For many years I taught Bible Study Methods at the College of Biblical Studies. Some of the first questions I taught my students to ask were the “Who?” questions – “Who is speaking?” and “To whom is he speaking?” In a sense Dispensationalism is simply answering those questions. As I often reminded my students, contrary to an old Gospel chorus, not ”every promise in the Book is mine.”
Dispensationalism is widely criticized, sometimes unjustly, but sometimes justly. Often those who criticize do so because it is in disagreement with their own tightly held position(s). Some criticize from ignorance of what it really is, or from some exaggeration of or misunderstanding of some particular detail (and love details).

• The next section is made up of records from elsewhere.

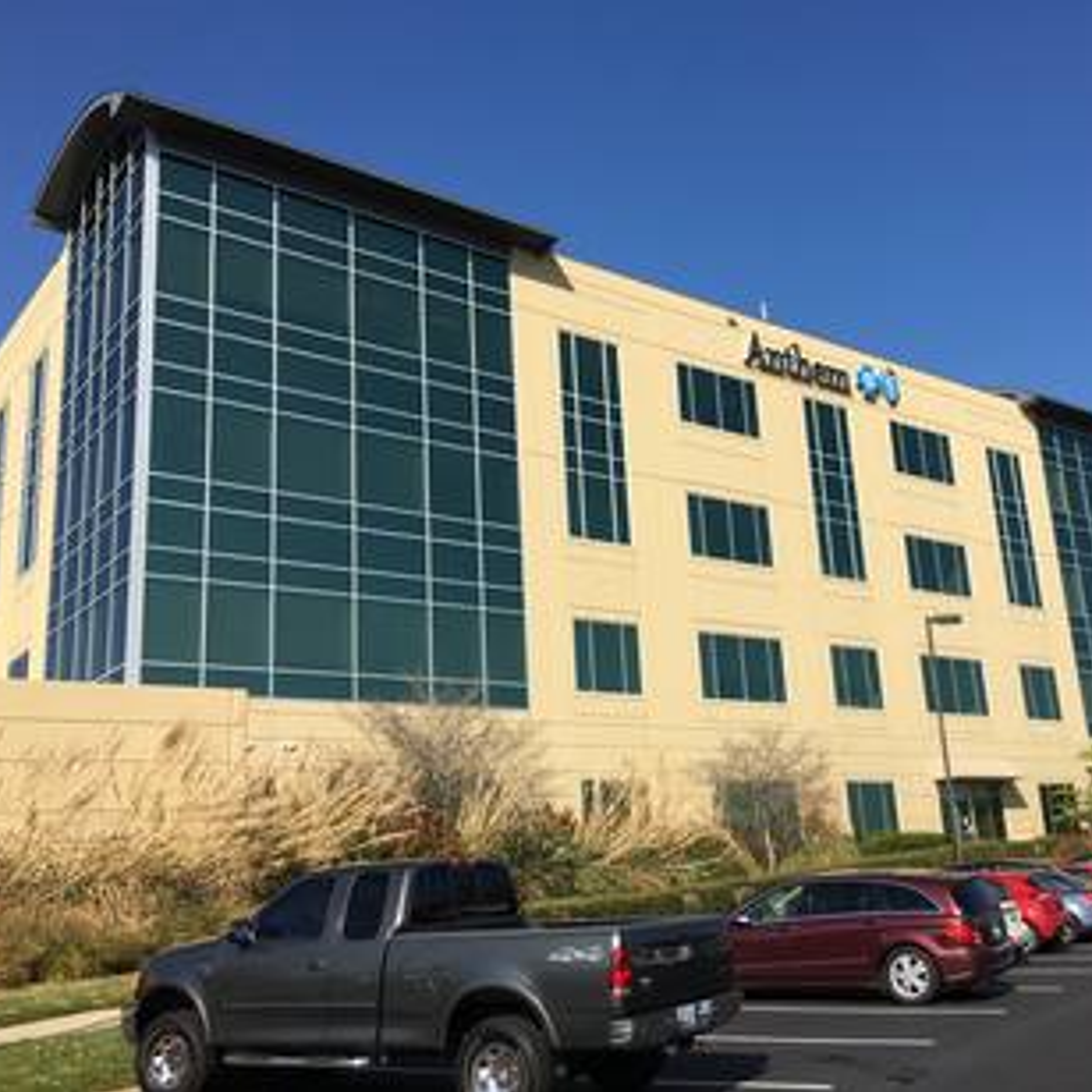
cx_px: 695
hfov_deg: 46.7
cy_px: 537
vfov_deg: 47.2
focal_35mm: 35
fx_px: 1249
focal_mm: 4.15
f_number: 2.2
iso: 25
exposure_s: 1/2024
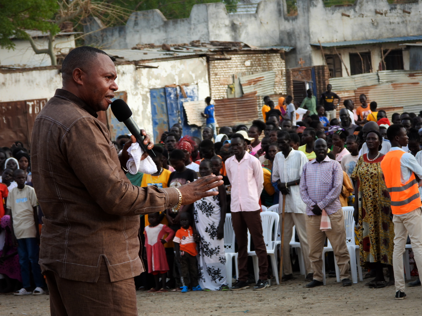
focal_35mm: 185
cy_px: 158
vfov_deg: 8.0
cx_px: 211
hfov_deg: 10.7
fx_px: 2255
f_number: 4.5
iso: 100
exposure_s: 1/80
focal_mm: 33.2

If I may, I’d like as a Dispensationalists (an insider) to offer my own criticism of Dispensationalism:
• We sensationalize. Though we would be the first to deny “date-setting” – claiming to know exactly when Jesus will return – we still do set dates, with our reading of major events (especially in the Middle East) as “signs of His coming.” This has been going on for hundreds of years. I can vouch for the last ½ century (cf. Matthew 24:36).
• We misread the news. While I believe that it’s true that (as Karl Barth is alleged to have said) we should preach with the newspaper in one hand and the Bible in the other, it should not be simply to find some correlation between particular current events and our scheme of prophecy. We need rather to read so that we will be able to speak to the religious, moral and philosophical trends of our culture.
• We are inconsistent in our “political” reactions to events in our world. Our political views are often shaped more by our eschatology (Doctrine of Last Things) than by our ethics.
Dispensationalists often fear events, or acts of our government which are perceived as moving toward “globalization” – which if course sets things up for the coming Antichrist.
Dispensationalists believe (correctly) that the Bible foretells that the nation of Israel will be situated in their land in the last days. So, many are active in promoting politics that support Israel, no matter what that nation does.
I am not here attempting to debate political positions. What I am asserting is that our political positions should be determined from a biblical ethical viewpoint and not by our eschatology.
We don’t need to worry. We know God has a plan and He’s working it out. God doesn’t need our help in fulfilling prophecy. He has given us an assignment: “Go … and make disciples of all the nations” (Matthew 28:19). We’re not finished with that assignment yet.